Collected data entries
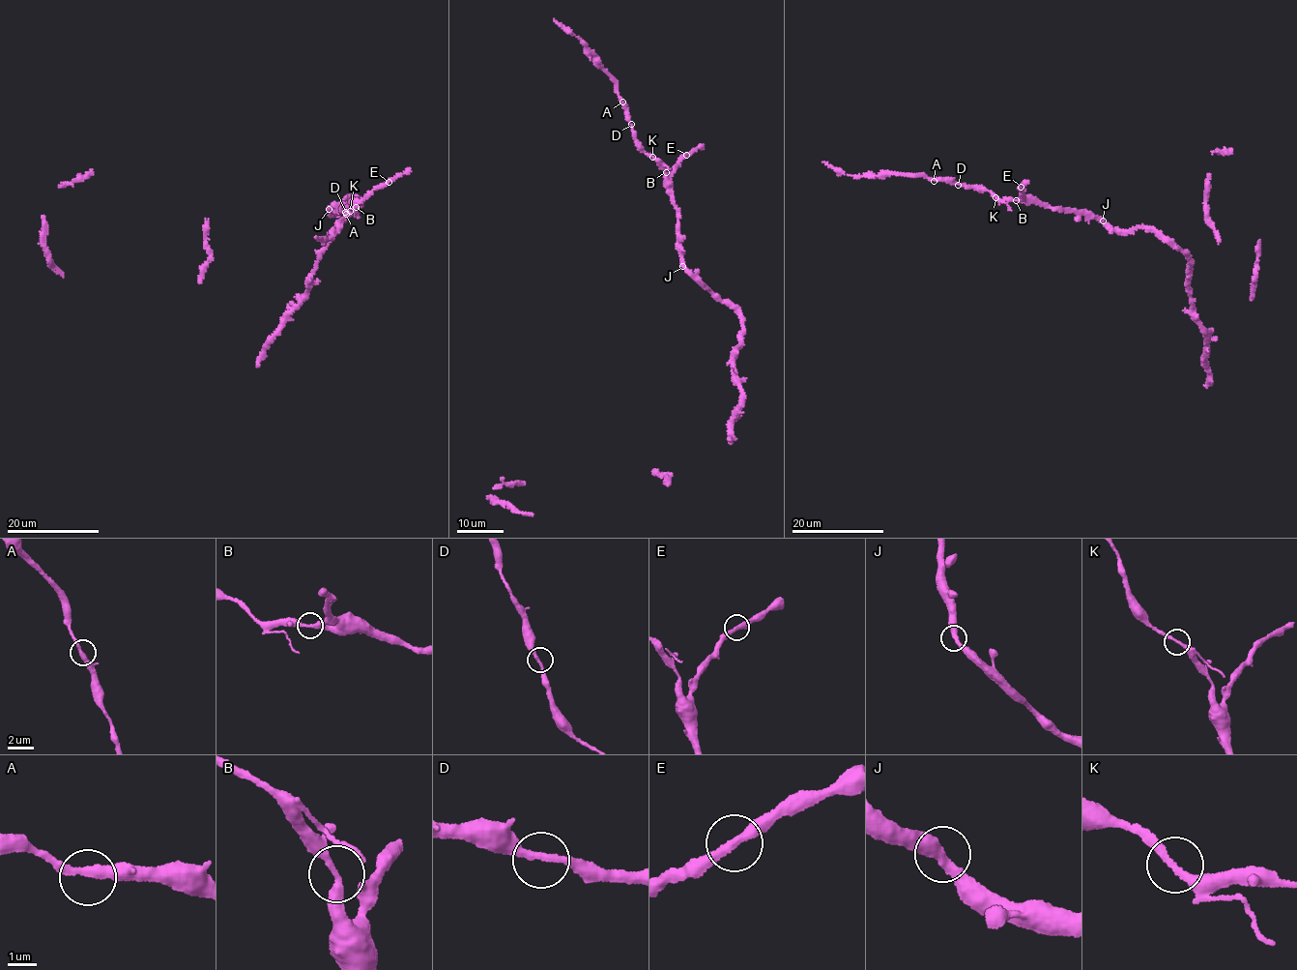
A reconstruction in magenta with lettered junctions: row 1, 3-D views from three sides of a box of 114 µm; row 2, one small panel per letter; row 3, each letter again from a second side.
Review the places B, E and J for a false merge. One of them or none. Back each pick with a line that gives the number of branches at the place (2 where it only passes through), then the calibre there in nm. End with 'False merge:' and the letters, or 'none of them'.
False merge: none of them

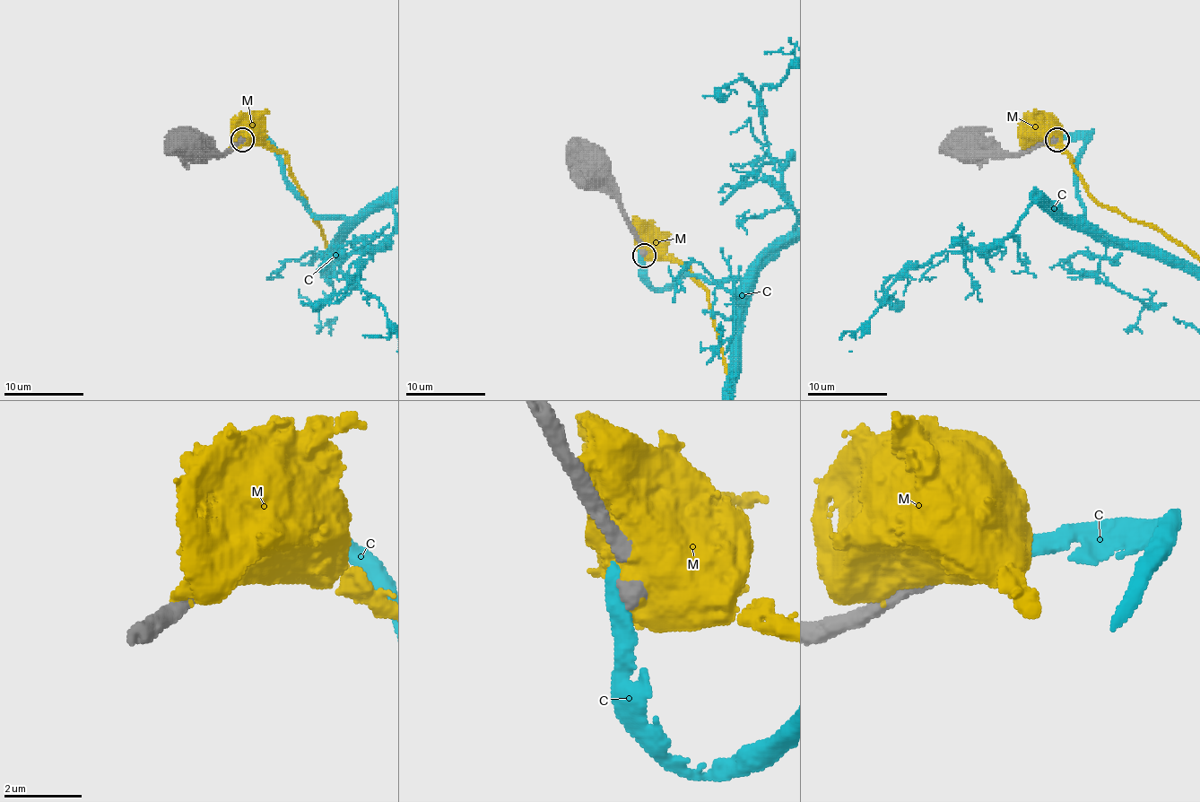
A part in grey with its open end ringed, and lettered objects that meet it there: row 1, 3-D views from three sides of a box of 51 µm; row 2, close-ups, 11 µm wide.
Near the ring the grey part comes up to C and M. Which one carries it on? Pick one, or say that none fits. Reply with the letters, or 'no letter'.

#### [Task brief]
Would you copy all of the data exactly? Keep the pictures out of it.

#### [Reply to the exercise]
A reconstruction in magenta with lettered junctions: row 1, 3-D views from three sides of a box of 114 µm; row 2, one small panel per letter; row 3, each letter again from a second side.
Review the places B, E and J for a false merge. One of them or none. Back each pick with a line that gives the number of branches at the place (2 where it only passes through), then the calibre there in nm. End with 'False merge:' and the letters, or 'none of them'.
False merge: none of them

A part in grey with its open end ringed, and lettered objects that meet it there: row 1, 3-D views from three sides of a box of 51 µm; row 2, close-ups, 11 µm wide.
Near the ring the grey part comes up to C and M. Which one carries it on? Pick one, or say that none fits. Reply with the letters, or 'no letter'.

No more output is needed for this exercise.